Ma lo studio irlandese non è l’unico ad andare in questa direzione. Una ricerca svolta in Cina che ha coinvolto 1.245 contagiati. ha rilevato che solo tre casi erano attribuibili ad attività all’aperto. La maggior parte dei contagi – ben l’80% – è avvenuto tra le mura domestiche mentre il 34% sui mezzi pubblici. Non solo. Tutti i focolai che hanno coinvolto tre o più persone sono avvenuti in ambienti chiusi. Dunque il rischio maggiore non è rappresentato dalla corsetta al parco ma dalla permanenza in luoghi chiusi, specialmente se poco ventilati. E, passando dalla Cina agli Stati Uniti, secondo una revisione dell’Università della California – che ha analizzato cinque studi sul tema – la possibilità di contrarre il virus negli ambienti chiusi è maggiore di ben 19 volte rispetto al rischio all’aperto.

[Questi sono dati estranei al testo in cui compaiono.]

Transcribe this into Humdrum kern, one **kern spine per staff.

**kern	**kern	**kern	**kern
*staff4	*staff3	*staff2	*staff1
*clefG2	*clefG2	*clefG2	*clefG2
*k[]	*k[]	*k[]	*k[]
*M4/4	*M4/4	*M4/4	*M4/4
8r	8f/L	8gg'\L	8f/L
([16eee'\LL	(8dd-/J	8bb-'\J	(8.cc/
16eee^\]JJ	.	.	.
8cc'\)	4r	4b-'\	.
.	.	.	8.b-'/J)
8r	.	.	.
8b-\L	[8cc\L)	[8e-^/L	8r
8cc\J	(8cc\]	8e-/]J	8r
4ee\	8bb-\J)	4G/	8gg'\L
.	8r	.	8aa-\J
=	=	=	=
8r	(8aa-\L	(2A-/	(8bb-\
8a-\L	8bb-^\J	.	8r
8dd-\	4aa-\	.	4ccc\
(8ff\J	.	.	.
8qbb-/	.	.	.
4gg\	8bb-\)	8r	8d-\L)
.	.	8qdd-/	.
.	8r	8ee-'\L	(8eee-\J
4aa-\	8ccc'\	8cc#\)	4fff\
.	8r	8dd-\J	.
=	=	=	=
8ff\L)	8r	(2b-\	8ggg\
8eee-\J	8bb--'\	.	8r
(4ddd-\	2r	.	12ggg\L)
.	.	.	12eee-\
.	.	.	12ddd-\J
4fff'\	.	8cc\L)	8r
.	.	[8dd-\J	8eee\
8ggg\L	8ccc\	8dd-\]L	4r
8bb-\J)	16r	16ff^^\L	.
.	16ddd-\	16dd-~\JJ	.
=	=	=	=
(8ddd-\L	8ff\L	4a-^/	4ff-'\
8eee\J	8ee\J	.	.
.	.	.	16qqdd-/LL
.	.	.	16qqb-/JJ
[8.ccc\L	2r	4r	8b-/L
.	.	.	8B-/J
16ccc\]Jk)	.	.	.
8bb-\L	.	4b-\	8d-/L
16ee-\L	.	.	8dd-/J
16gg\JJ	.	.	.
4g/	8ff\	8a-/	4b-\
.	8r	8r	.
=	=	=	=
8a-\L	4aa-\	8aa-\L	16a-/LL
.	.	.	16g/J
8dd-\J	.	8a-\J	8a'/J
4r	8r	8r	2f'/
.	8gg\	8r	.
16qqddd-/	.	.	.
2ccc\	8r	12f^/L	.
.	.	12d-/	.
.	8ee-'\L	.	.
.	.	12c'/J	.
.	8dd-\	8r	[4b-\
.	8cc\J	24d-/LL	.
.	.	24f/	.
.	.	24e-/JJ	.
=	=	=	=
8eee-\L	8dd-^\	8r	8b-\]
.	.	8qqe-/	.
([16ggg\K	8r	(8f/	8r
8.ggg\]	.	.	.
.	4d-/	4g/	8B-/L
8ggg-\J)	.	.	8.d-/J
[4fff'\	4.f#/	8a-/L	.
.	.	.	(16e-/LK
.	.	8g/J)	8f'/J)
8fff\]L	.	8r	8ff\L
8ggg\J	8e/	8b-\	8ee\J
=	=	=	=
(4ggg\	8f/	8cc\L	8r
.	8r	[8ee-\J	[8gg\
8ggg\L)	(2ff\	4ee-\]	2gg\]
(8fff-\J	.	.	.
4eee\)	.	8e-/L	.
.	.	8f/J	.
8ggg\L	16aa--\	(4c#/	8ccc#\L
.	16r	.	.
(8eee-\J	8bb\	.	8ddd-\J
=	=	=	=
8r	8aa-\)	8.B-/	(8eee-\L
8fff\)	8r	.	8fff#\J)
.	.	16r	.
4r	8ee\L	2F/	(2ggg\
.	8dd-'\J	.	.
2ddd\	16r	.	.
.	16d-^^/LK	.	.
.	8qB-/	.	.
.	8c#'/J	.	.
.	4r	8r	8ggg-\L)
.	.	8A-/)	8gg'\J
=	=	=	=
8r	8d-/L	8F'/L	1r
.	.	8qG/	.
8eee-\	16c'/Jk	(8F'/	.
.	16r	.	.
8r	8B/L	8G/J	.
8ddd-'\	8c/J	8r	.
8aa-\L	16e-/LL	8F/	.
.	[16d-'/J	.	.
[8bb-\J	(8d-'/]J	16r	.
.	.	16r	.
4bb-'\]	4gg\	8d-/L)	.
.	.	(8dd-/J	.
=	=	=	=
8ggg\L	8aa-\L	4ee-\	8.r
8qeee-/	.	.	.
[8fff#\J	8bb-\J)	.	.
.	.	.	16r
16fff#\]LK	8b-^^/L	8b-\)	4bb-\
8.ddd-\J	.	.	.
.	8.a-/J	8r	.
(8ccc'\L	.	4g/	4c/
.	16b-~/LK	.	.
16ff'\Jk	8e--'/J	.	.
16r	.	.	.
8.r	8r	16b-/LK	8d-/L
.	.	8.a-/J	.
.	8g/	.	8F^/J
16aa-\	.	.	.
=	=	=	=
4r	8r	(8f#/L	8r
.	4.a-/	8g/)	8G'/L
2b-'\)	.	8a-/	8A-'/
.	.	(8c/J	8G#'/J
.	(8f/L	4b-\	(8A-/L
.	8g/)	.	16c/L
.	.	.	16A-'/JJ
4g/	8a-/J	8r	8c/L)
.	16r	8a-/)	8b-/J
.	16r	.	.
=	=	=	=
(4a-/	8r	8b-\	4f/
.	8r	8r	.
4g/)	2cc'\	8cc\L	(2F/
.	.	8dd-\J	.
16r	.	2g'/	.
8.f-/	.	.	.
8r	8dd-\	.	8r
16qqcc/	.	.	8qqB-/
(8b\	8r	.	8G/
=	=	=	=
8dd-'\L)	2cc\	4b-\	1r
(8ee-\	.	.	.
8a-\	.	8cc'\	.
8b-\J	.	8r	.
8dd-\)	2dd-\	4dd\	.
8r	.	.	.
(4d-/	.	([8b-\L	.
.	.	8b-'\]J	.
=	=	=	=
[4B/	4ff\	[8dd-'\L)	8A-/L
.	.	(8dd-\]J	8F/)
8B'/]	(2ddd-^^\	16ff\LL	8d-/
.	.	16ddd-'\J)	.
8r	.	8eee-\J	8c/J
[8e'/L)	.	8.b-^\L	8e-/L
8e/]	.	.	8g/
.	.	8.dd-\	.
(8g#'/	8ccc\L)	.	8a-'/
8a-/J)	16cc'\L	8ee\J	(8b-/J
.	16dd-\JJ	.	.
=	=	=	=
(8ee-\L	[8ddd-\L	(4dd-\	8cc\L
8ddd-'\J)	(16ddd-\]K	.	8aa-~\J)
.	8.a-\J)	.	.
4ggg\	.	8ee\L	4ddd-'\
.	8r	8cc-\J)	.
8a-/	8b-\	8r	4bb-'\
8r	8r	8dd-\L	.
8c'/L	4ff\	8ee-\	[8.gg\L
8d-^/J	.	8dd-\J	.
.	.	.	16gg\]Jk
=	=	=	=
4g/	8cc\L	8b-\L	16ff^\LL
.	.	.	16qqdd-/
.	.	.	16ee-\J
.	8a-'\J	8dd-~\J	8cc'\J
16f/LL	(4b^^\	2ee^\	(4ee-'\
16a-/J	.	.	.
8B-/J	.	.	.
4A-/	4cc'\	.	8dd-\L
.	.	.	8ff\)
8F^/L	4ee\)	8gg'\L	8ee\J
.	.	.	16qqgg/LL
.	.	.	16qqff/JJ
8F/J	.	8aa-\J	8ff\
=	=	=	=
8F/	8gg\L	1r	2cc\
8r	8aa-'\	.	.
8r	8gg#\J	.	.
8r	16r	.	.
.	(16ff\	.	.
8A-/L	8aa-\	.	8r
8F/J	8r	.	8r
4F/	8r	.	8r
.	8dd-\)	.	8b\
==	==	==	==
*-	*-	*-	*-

Tuttavia, anche all’aperto – per quanto gli studi dimostrino che il rischio d’infettarsi è minimo – non bisogna abbassare la guardia. E’ fondamentale adottare atteggiamenti prudenti. Il virologo dell’Università Statale di Milano, il professor Fabrizio Pregliasco consiglia vivamente di continuare ad indossare la mascherina. Di diverso avviso il professor Giorgio Buonanno – docente ordinario di Fisica tecnica ambientale all’Università degli Studi di Cassino e alla Queensland University of Technology di Brisbane in Australia – ha spiegato: “Tutto dipende dalla dose di aerosol infetto che si inala. Il rischio diventa non trascurabile durante una conversazione che dura per più di un quarto d’ora, senza mascherina, tra più persone una di fronte all’altra. Se invece si sta di fronte a una persona che solo respira, anche a un metro di distanza il rischio di contagio è trascurabile“. In pratica l’importante, più che restarsene a casa, è mantenere le giuste distanze. Lo scienziato ha specificato che i droplets – le goccioline più grandi emesse parlando o anche solo respirando – cadono entro cinquanta centimetri. Invece l’aerosol – le goccioline più piccole – si dissolvono entro un metro e mezzo. Di conseguenza con una distanza di un metro e mezzo, anche senza mascherina, il rischio di contagio è minimo e molte attività potrebbero essere svolte senza pericoli. L’esperto sostiene che, addirittura, potremmo tornare serenamente allo stadio: “Se i tifosi allo stadio mantengono il metro e mezzo di distanza, anche se dovessero urlare e tra loro ci fosse un positivo, il rischio di contagio è quasi nullo. Le criticità possono essere gli ingressi e le uscite, se le distanze non vengono garantite“.